» **TASK ITEM**
Among the entries below, find each line holding "knee" and return it.

(Pictured people or hands with joints)
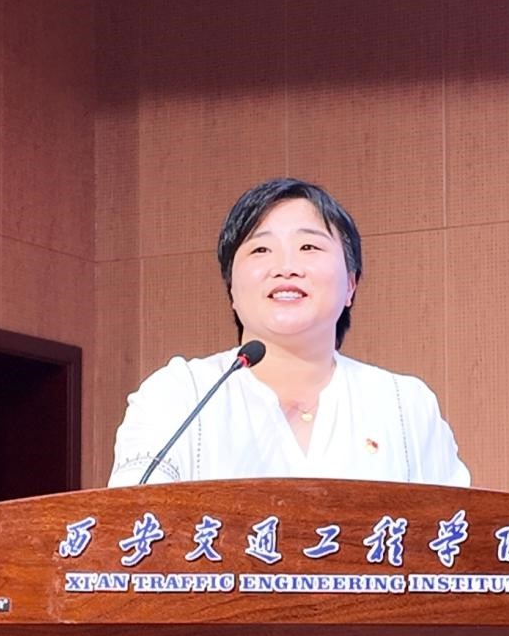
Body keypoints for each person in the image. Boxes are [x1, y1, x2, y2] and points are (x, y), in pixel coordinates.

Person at [107, 178, 469, 488]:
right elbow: (131, 530)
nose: (286, 267)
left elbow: (459, 534)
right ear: (232, 288)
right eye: (261, 249)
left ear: (350, 285)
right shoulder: (179, 395)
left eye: (309, 247)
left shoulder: (404, 405)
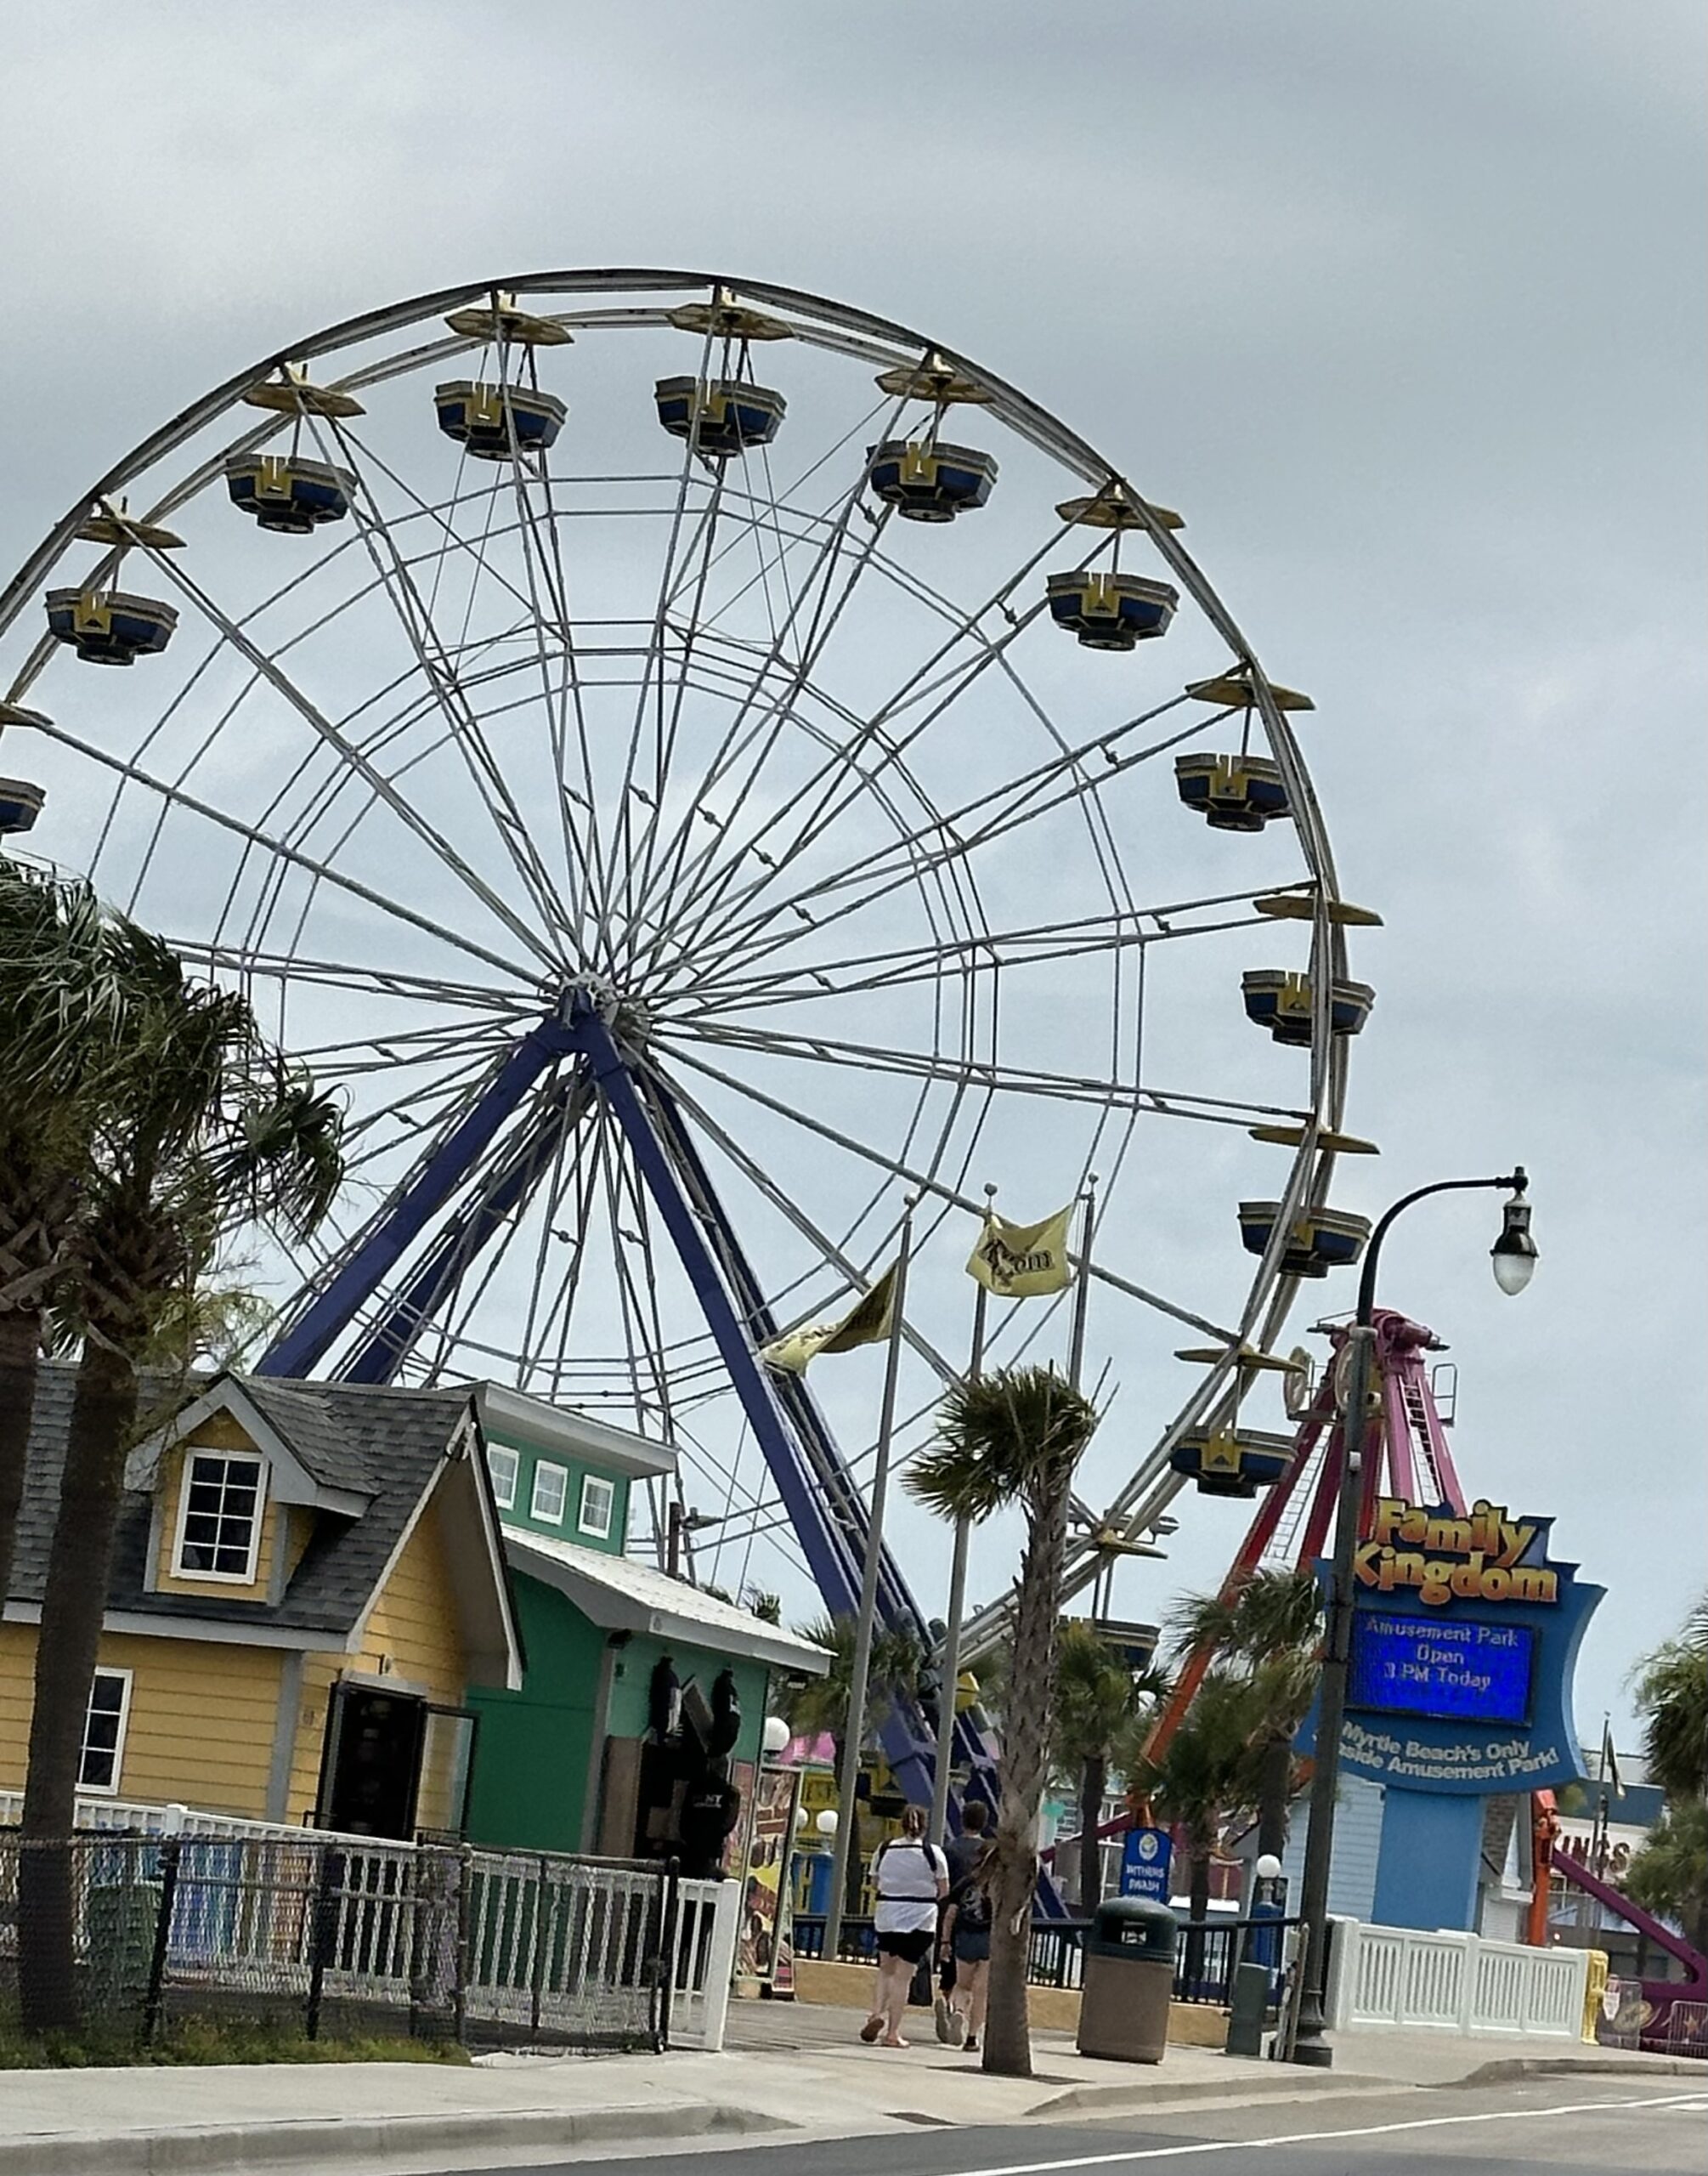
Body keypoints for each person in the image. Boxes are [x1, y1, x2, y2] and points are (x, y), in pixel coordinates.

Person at [861, 1805, 947, 2048]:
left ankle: (876, 2014)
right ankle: (893, 2033)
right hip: (920, 1918)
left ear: (902, 1824)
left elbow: (875, 1882)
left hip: (888, 1915)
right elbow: (944, 1890)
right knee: (903, 1977)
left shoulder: (885, 1849)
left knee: (885, 1970)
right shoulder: (934, 1853)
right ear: (925, 1826)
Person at [935, 1801, 990, 2042]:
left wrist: (944, 1937)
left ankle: (950, 2006)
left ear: (962, 1820)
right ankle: (970, 2032)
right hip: (986, 1932)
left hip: (957, 1922)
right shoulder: (989, 1855)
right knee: (980, 1988)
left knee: (955, 1978)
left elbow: (942, 1888)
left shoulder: (949, 1849)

» **YOUR SOLUTION**
right knee: (903, 1977)
left knee: (885, 1970)
right knee: (980, 1988)
left knee: (955, 1978)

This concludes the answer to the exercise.